The race is now on to develop a vaccine that is effective against the pandemic strain before the flu season begins this fall in the northern hemisphere. Estimates for when a vaccine will be available range from September to December.

In the meantime, the U.N. health agency is working with its national counterparts around the world to examine what countries can do.

“School closures is one of the mitigation measures that could be considered by countries,” Bhatiasevi told reporters.

Experts have argued that school closures may be among the most effective measures, but warn there may be a considerable economic downside, too.

Religious leaders have been drawn into the debate after authorities in Jordan and health officials at a conference in Saudi Arabia recommended that people thought to be most at risk, including pregnant women and those with chronic diseases, skip the hajj pilgrimage this year.

Arab health ministers are holding an emergency meeting today in Cairo to come up with a unified plan to confront the pandemic.

In New Zealand, the Roman Catholic Church imposed a ban on priests placing Communion wafers on the tongues of worshippers and on the sharing of Communion wine.
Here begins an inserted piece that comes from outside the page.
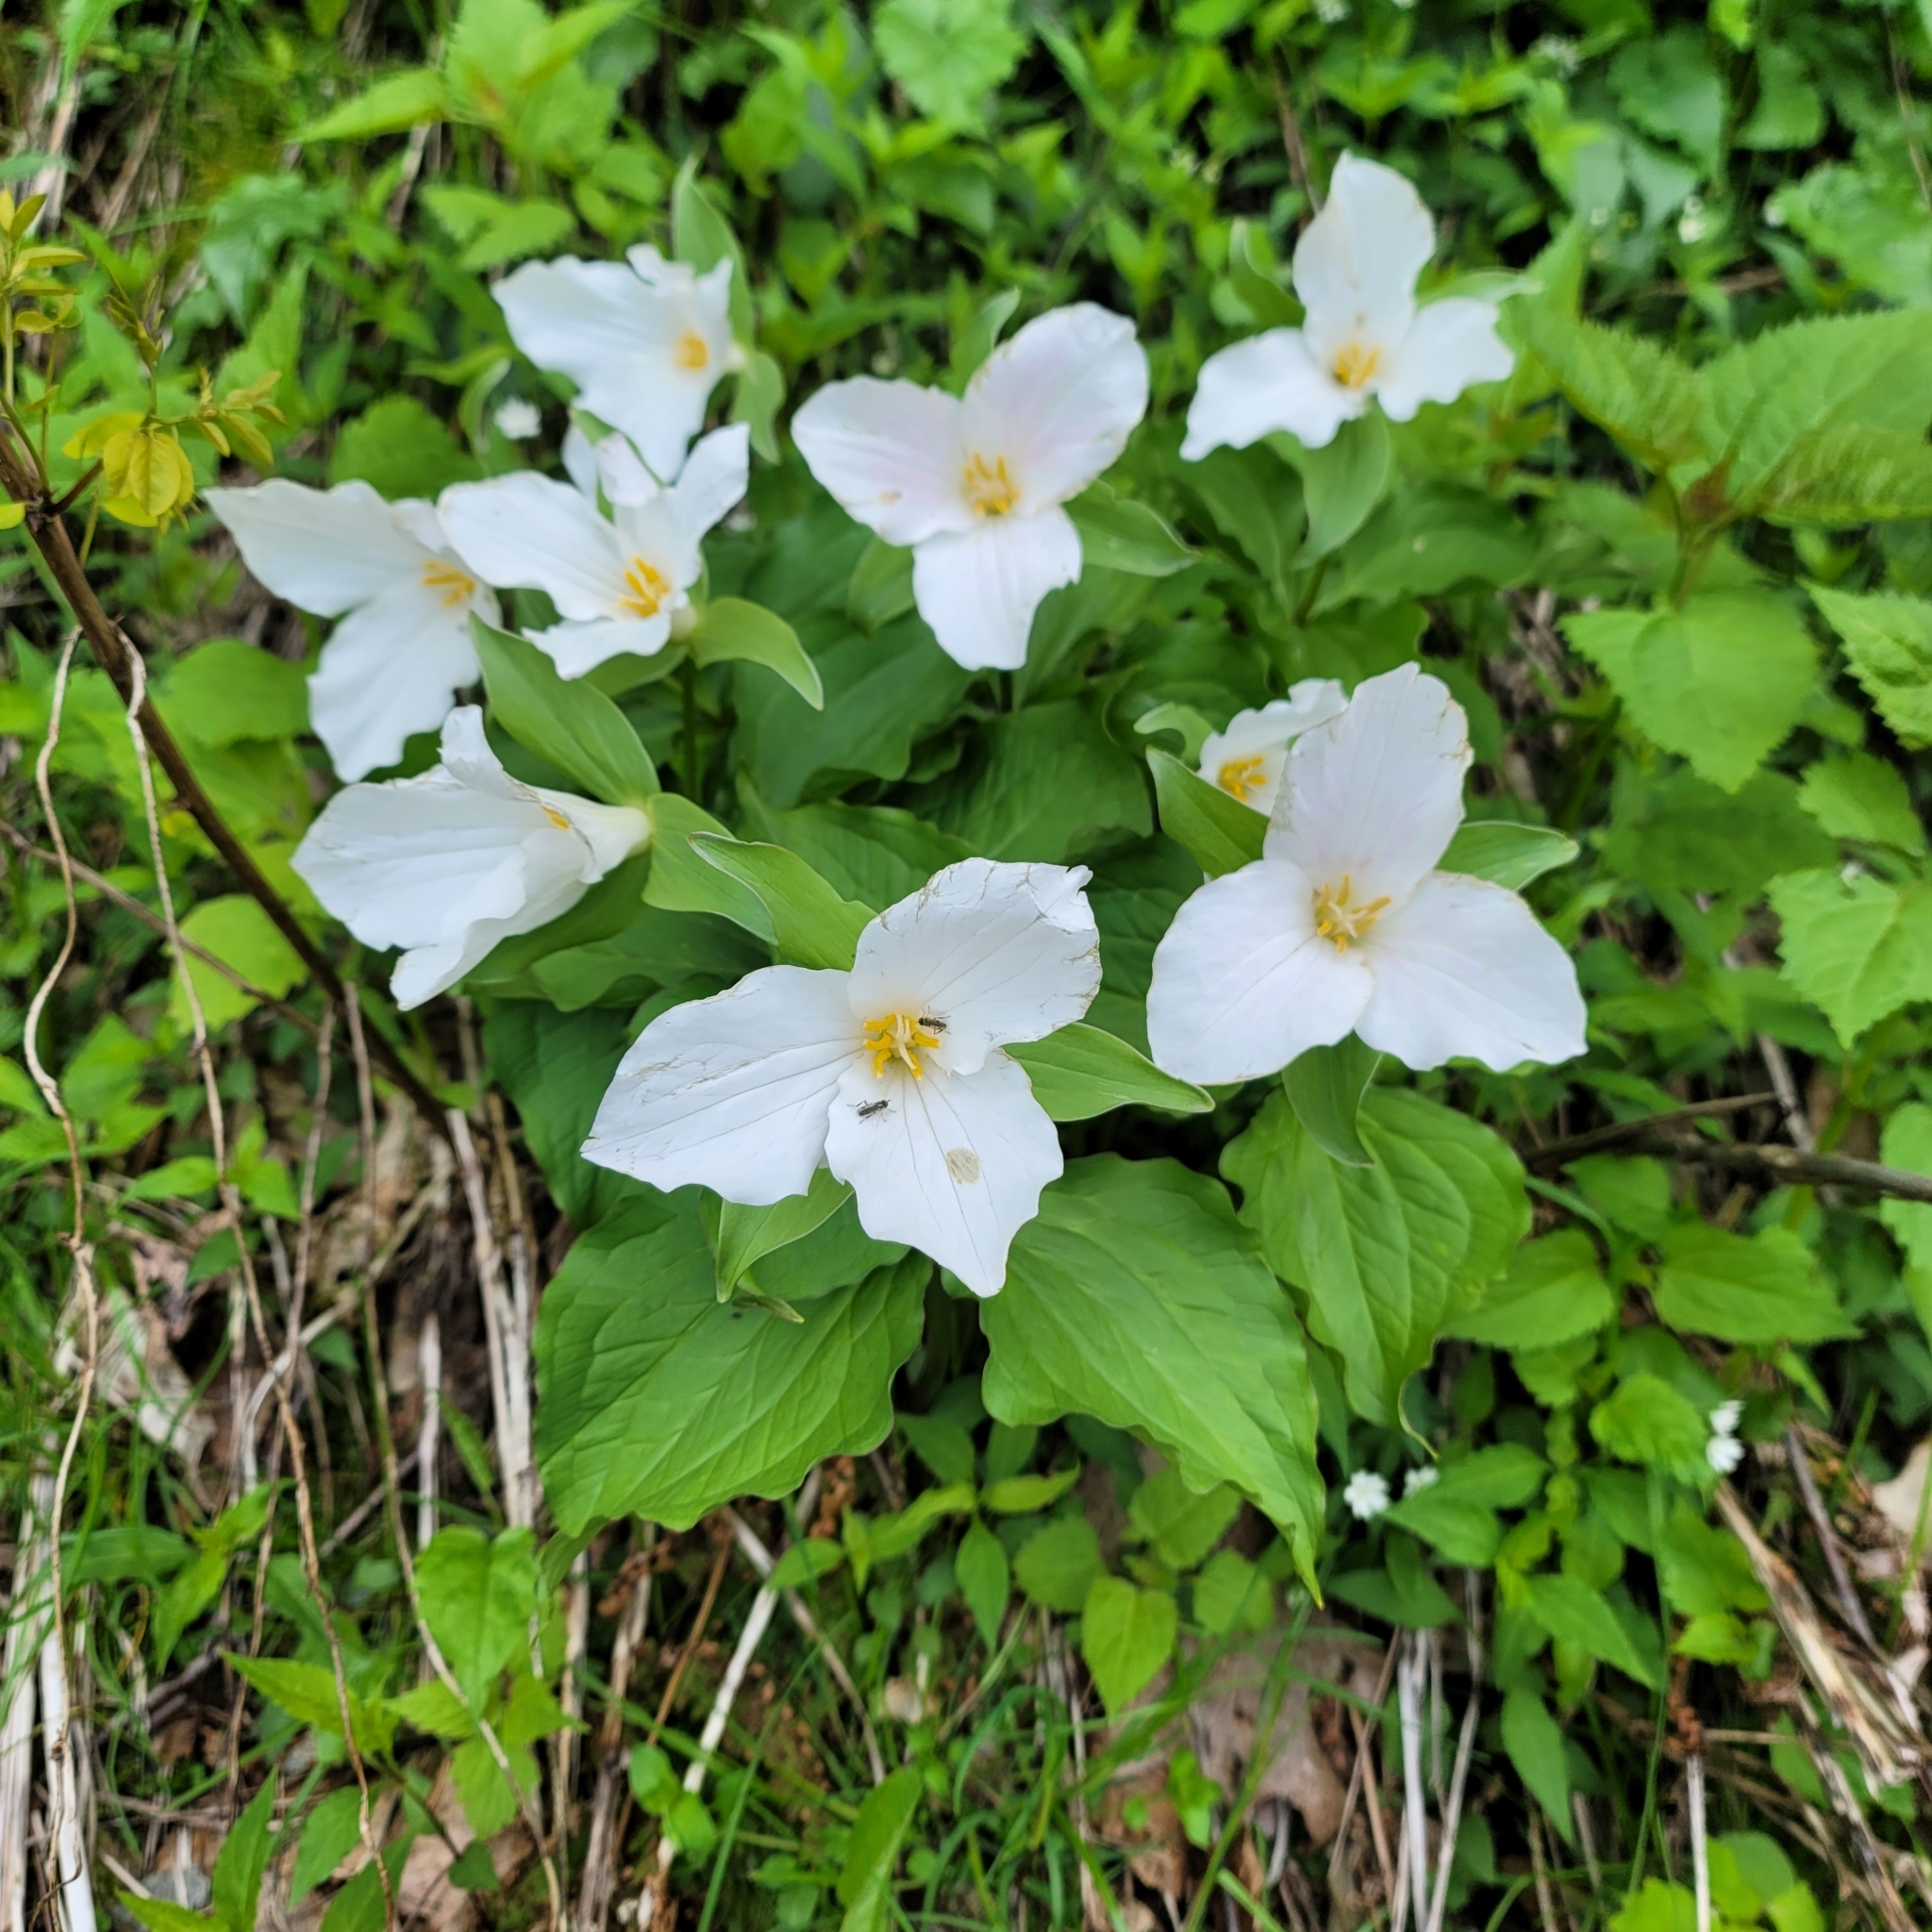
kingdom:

It also asked parishioners to avoid bodily contact at services, including shaking hands.

In Chile, where 40 people have died from swine flu, authorities canceled a popular religious festival that normally draws tens of thousands of worshippers to the northern town of La Tirana, prompting protests from the faithful.

“The key question is whether citizens will accept the measures governments impose,” said Christian Drosten, head of the Institute for Virology at the University of Bonn in Germany.

“You need to get the population on board, otherwise your efforts won’t work,” he said. “Once people take the disease seriously, you’ll begin to see the kind of social distancing that limits infection.”

“But it’s all a question of culture,” Drosten added. “What works in Europe may not work in other countries, and vice versa.”

In Switzerland, supermarket chains are considering requiring customers to disinfect their hands and put on a face mask as they enter the store.

“We can put these measures in place as quickly we get food into the stores,” said Urs Peter Naef, a spokesman for the Migros chain, Switzerland’s biggest.

China’s practice of forcibly quarantining visitors has caused bewilderment elsewhere, particularly when hundreds of American, British and other foreign students have been sealed off in hotels for days on just the suspicion of infection.

Chinese officials in masks or hazmat suits board planes, pointing temperature guns at passengers’ foreheads. If a passenger is diagnosed with swine flu, anyone seated within three rows is often tracked down. Those quarantined get to leave if they are healthy seven days from the date they landed.

In Britain, health officials’ advice that women put off planning to have children due to the global outbreak was met with ridicule since the swine flu pandemic may last years.